I knew you’d been his first wife, I said. Everyone knew that. But according to him you were dead.

That’s what they wanted you to think, she said. I might as well have been, but I wasn’t. Meanwhile, you were getting ready to take my place.

I had to, I said. I had to get married. He raped me. What else could I have done? Don’t tell me you were jealous.

Jealous? she said. She gave a kind of caw. Not for an instant! I knew his dirty ways, he could never leave me alone. Believe me, you were welcome to that part of it. I only wish he hadn’t cut out my tongue.

That is a lie, I said. He never did that. You made the decision not to speak, is all. The tongue part of the story is a misreading of a temple wall painting, that’s what people say now. Those things weren’t tongues, they were laurel leaves for the priestess, so she could hallucinate, and prophesy, and—

You and your archeology, said Procne. He cut out my tongue, all right. He knew I’d tell stories.

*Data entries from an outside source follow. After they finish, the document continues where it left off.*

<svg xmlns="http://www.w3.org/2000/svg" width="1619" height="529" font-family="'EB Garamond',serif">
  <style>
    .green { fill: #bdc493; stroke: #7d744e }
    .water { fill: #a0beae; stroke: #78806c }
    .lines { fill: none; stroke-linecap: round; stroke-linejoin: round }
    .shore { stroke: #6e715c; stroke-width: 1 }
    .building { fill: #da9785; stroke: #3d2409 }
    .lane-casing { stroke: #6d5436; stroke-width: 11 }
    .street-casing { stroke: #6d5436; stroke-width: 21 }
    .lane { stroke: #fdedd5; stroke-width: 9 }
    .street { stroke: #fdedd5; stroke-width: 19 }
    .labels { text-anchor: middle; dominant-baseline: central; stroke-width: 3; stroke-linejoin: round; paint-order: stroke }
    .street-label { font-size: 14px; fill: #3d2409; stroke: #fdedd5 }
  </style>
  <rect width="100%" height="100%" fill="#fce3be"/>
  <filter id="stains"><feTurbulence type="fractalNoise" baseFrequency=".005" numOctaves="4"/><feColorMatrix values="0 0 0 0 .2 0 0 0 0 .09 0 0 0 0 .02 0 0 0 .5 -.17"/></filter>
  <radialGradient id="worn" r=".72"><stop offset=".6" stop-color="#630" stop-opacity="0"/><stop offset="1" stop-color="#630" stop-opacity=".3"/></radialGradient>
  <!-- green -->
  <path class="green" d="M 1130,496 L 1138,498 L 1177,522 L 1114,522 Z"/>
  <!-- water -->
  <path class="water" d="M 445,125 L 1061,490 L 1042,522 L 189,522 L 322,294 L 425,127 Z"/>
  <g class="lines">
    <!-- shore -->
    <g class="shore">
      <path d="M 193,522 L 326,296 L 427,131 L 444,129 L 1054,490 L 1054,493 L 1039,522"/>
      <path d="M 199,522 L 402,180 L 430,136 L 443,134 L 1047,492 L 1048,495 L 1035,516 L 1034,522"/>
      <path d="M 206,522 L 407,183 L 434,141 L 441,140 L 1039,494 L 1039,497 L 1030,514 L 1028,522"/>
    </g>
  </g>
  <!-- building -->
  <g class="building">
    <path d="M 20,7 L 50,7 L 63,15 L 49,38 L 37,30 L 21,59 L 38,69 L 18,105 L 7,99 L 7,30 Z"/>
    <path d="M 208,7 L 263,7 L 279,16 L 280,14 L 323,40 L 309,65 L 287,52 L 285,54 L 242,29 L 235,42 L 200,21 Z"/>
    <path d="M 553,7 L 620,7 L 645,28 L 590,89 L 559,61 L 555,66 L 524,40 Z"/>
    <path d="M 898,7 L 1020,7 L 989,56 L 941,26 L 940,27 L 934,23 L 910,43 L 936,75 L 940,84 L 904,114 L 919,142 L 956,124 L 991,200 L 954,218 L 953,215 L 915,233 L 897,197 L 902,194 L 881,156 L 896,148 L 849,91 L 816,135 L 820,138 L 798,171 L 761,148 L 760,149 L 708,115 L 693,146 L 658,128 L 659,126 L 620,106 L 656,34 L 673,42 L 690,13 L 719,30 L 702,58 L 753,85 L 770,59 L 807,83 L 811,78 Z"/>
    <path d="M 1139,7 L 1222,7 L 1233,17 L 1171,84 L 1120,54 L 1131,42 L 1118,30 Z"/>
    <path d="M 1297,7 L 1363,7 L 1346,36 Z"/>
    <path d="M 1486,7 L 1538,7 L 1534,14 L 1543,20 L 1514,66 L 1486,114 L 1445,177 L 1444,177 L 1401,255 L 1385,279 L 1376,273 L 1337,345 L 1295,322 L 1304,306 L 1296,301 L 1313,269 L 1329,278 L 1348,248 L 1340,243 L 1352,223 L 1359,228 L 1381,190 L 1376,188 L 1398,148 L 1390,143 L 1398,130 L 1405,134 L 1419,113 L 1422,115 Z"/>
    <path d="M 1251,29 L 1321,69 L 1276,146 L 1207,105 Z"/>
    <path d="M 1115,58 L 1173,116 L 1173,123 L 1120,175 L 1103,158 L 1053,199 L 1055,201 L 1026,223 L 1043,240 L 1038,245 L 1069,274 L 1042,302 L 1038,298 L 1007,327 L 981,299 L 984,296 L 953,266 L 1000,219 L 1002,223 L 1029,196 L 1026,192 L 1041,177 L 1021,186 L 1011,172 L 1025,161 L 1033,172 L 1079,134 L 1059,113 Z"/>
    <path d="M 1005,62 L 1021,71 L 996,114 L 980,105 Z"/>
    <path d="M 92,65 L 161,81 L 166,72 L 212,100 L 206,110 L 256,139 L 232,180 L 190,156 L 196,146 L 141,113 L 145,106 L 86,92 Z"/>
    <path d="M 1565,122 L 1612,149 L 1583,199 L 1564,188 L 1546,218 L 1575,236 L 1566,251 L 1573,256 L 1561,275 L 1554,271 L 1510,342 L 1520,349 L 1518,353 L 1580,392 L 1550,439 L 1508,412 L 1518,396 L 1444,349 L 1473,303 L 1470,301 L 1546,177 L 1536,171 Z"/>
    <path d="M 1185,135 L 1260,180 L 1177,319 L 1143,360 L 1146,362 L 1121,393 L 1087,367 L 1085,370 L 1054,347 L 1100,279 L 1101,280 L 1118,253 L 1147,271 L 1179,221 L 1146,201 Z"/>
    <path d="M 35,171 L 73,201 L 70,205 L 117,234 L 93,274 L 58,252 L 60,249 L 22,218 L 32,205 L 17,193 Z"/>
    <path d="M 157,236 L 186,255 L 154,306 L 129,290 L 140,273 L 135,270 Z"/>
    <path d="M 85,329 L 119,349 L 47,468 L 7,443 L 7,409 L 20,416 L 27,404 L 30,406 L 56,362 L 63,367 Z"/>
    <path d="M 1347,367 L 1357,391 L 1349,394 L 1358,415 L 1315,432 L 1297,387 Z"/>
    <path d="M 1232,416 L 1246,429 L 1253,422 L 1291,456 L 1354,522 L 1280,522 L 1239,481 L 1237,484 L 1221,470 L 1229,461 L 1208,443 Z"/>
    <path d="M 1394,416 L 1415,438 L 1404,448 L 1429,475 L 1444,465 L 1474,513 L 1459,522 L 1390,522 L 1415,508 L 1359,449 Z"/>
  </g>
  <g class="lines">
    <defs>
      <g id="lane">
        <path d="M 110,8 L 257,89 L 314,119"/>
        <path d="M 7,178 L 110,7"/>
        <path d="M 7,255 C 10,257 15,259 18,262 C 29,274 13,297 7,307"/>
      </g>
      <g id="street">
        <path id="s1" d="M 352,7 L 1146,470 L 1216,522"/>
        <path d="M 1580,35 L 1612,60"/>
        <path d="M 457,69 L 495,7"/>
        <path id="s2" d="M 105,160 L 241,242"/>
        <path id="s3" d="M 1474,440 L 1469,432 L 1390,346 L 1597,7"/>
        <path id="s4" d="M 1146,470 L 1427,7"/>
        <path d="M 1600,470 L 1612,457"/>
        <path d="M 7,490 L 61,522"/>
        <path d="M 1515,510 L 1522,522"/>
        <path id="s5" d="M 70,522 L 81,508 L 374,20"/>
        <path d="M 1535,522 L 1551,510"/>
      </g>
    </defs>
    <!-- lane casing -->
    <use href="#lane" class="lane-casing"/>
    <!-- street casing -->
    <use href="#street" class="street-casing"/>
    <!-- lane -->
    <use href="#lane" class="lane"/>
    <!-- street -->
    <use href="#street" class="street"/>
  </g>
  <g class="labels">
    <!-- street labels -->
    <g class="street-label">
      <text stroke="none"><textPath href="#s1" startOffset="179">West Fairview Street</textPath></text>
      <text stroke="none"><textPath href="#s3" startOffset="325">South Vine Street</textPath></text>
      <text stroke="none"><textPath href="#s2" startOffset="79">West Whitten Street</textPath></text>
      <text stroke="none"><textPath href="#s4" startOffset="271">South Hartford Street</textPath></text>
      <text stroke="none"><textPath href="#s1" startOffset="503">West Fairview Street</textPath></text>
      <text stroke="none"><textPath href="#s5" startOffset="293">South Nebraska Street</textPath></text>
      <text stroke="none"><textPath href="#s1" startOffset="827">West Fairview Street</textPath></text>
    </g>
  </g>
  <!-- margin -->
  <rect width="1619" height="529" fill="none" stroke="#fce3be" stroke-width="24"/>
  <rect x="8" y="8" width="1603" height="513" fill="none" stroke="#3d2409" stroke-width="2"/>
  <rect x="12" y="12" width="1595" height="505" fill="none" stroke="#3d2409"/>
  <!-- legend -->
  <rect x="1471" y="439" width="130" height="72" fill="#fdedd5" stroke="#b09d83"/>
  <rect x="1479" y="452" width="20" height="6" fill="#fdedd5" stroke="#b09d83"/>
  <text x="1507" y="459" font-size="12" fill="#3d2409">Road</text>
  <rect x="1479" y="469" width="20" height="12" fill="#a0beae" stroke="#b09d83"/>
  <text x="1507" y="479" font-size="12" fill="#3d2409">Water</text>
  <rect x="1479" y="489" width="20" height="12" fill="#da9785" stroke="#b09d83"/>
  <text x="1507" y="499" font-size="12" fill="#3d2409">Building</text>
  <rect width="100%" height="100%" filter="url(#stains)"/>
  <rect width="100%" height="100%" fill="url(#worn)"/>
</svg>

Maybe he had his reasons, I said. If he did cut out your tongue. I’m sorry, I didn’t mean that. I’m not excusing his behaviour. It wasn’t good. None of us behaved very well, and I regret that now. The two of us never got along when we were young, but you were always my sister and I loved you. That’s why he kept you a secret from me.

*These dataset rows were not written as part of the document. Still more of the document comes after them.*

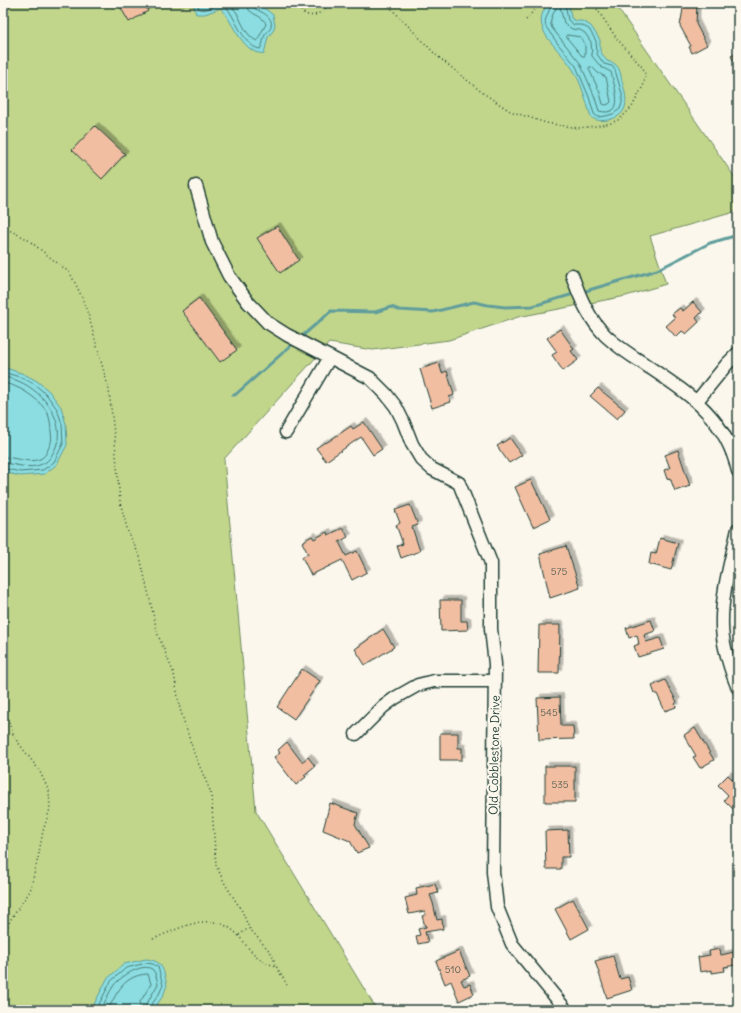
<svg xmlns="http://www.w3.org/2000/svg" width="741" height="1013" font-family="Delius,sans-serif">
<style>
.green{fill:#c1d68b;stroke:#708a60}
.water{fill:#8bdde1;stroke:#609d9c}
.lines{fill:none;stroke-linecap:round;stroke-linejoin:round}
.shore{stroke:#4a7d79;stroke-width:1}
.stream{stroke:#609d9c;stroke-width:3}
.building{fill:#f1bea2;stroke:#1f3d34;filter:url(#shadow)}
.minor-casing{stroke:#1f3d34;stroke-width:15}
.path{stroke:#1f3d34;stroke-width:1.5;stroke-dasharray:1 3;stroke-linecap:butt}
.minor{stroke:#fbf7ec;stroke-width:12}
.labels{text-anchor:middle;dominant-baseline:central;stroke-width:4;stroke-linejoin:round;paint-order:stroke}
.number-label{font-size:10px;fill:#545d50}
.street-label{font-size:12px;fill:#1f3d34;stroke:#fbf7ec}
</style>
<defs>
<filter id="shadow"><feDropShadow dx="3.5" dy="-3.5" stdDeviation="0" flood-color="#0004"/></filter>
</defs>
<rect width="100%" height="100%" fill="#fbf7ec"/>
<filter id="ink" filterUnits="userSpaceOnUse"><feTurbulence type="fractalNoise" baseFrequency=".025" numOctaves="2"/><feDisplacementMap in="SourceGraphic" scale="8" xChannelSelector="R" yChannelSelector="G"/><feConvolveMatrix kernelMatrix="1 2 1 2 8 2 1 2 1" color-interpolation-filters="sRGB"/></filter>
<g filter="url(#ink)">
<path class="green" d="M3 3H614L738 182V211L650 236 666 284 626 296 518 317 449 340 373 350 329 343 224 459 256 811 377 1010H3Z"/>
<path class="water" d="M193 3H254L267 10 273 15 275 25 273 31 268 37 264 54C261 53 257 53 255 52 240 45 231 20 221 8L205 14H196Z
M549 3H569L571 18 576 21H582L591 26 600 40V51L607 61C609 62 613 62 615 64 620 68 621 75 622 81 627 98 631 115 608 120 601 121 596 121 591 117 586 101 581 81 572 68 560 48 526 28 549 3Z
M3 368 9 369 24 374 37 381 49 391 61 407 66 424 67 445 57 464 45 474 20 476 3 472Z
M146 959C164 961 163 970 167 985L163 996 153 1010H91L107 979 124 964Z"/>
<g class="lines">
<path class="shore" d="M197 3 199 9C209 12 216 2 222 4 234 9 241 46 260 49 263 45 263 41 264 37 265 33 268 32 270 29 276 17 261 12 254 8L252 3
M229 3C231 6 235 10 237 13 242 23 247 37 257 41L266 24C263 16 255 16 249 10L247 3
M552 3 545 21 546 27 558 44 576 66 589 97 594 114 598 117 606 116 613 114 620 109 622 103V94L615 70 612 66 604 64 597 54 596 41 589 29 581 25H574L568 20 565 3
M559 5 560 7 564 23 572 29 580 30 585 33 591 42 592 56 601 67 611 72C614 86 627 118 599 111L594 95 580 63 552 28C548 19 554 14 557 6Z
M567 35 581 37 585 44V56H582L567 38Z
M590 67H592L598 73 606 77 611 102 609 104 605 105 603 104 600 93 589 69Z
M3 372 23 378 34 384 46 394 57 409 62 424 63 444 54 462 43 470 20 472 3 468
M3 377C35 380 71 419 54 451 51 457 48 462 42 464 30 470 15 464 3 463
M3 383C19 385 41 400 48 414 50 419 51 426 51 432 52 438 52 442 49 447 47 452 45 457 40 459 28 464 15 457 3 457
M96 1010 111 981 126 968 146 963 153 964 158 967 163 985 159 994 150 1007V1010
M101 1010C105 1002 109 992 114 985 120 977 144 961 153 970 156 973 157 980 158 984L146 1005 145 1010
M108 1010C117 992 124 975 148 974L151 984 140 1002 139 1010"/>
<path class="stream" d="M582 292 657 270 710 243 738 235
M300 338 331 311 375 312 391 307 399 310 433 312 474 302 488 305 505 307 533 306 577 293
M233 395H235L295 342"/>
</g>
<path class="building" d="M118 3H144L148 11 129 22Z
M684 3 697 4 696 24 707 45 692 53 689 47 691 46 680 26Z
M738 53V69L731 56Z
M95 126 125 154 102 179 72 150Z
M277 226 299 260 280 273 257 238Z
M199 298 237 350 220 362 182 311Z
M693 302 702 312 696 318 699 322 686 334 682 331 676 337 666 326 675 318 672 314 680 308 683 311Z
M560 329 574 349 571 351 578 360 563 371 552 355 557 352 547 338Z
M439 363 442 373 447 371 454 395 449 397 451 402 432 408 420 369Z
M598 388 625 410 617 419 590 396Z
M364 422 382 449 373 455 361 437 326 461 316 448 325 442 326 443 351 426 353 429Z
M510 438 522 455 509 463 497 446Z
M678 450 690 486 675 491 670 478 667 479 664 470 670 468 665 455Z
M531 480 550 519 533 527 515 487Z
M410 505 418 525 412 527 420 551 401 558 397 546 403 544 396 525 400 523 395 510Z
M343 528 348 537 339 542 346 556 357 551 367 572 352 580 342 560 311 575 302 557 308 554 302 542 312 536 314 539 327 532 328 535Z
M660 538 678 543 671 570 649 564 651 553 656 554Z
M566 546 580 588 550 598 540 554Z
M440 600H461V621H467L468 630 441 631Z
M651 620 655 631 644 635 646 642 660 638 664 649 638 657 634 646 639 644 637 635 629 638 626 628Z
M539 625H560L559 673H538Z
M383 629 394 647 365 665 355 649Z
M302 669 320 681 294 719 277 707Z
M665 680 677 702 675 704 676 707 665 711 657 694H655L652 686Z
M560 697 561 726H573L574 739 539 740 537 698Z
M695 728 714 760 700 768 693 757 696 756 684 735Z
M440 733H458V748H462V760H440Z
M287 742 302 762 308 757 315 766 304 775 306 777 296 785 274 757 280 753 278 750Z
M545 766H575V802H545Z
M728 775 738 785V811L737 813 724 800 728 795 718 785Z
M330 803 358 813 355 824 369 848 357 853 350 841 323 830Z
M568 830 569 857H561V869H546L545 831Z
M435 884 438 893 430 895 433 903 437 920 442 919 443 929 425 932 428 942 418 944 416 936 420 935 418 929 426 927V926H425L422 916 426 915 425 911 409 914 405 898 417 895 416 888Z
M573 899 589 929 571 939 555 909Z
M720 949 721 955 734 952 736 965 724 967 725 971 712 973V970L700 972 698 957 710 955 709 951Z
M459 951 470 976 461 980 464 986 470 984 474 994 459 1001 451 981 445 984 436 961Z
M613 956 620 979 628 977 632 990 607 998 595 961Z"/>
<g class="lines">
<g class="minor-casing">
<path id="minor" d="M196 186 212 242 229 276 248 302 268 323 287 335 370 378 386 394 396 407 403 421 412 444 421 459 432 469 459 483 491 563V629L495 664 493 872 497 907 512 944 566 1010
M572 275C580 298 589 319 606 336 617 346 630 355 643 363 687 393 725 415 738 471
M697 401 727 364 738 353
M286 432 330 357
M738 529C731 561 721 594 722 626 722 643 731 672 738 688
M356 734 383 707 395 698 418 685 434 681H494"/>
</g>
<path class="path" d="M297 3C304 22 320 17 330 3
M386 3 436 55 483 93 510 111 546 123 578 128 596 126 611 123 620 119 632 107 644 84 645 74 643 68 617 39 593 3
M3 5 8 3
M526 20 540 3
M3 227 27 239 70 273 81 295 88 314 109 390 115 442 120 502 128 532 140 557 158 635 174 674 180 709 194 753 211 793 216 865 225 884 242 911 249 928 272 954 276 966 287 985
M3 703 6 714 14 737 39 770 49 791 50 809 43 831 38 858 30 891 11 919 3 936
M239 935 249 928
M153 939C185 926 217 907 242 940 252 953 260 962 276 966"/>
<use href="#minor" class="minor"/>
</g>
</g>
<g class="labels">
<g class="number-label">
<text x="559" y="571">575</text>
<text x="549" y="712">545</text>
<text x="560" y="784">535</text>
<text x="453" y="969">510</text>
</g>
<g class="street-label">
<text transform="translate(494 755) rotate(-89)">Old Cobblestone Drive</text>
</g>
</g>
<rect width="741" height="1013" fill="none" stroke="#fbf7ec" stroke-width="16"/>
<rect x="8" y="8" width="725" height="997" fill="none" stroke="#1f3d34" stroke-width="1.5" filter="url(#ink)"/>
</svg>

I knew you wouldn’t excuse it. His behaviour, I mean. That’s why I sent you the message—to let you know I wasn’t dead after all. Procne is among the slaves, is all it said. I didn’t write, Set me free, I didn’t want to influence you one way or the other. I didn’t want you taking any risks on my behalf.

Then why did you send me the message?

I wanted you to avoid the mistakes I made, that’s all.

What mistakes?

In answer she lifted up her hands. They were wet, they glistened. Our son, she said. I couldn’t stop myself.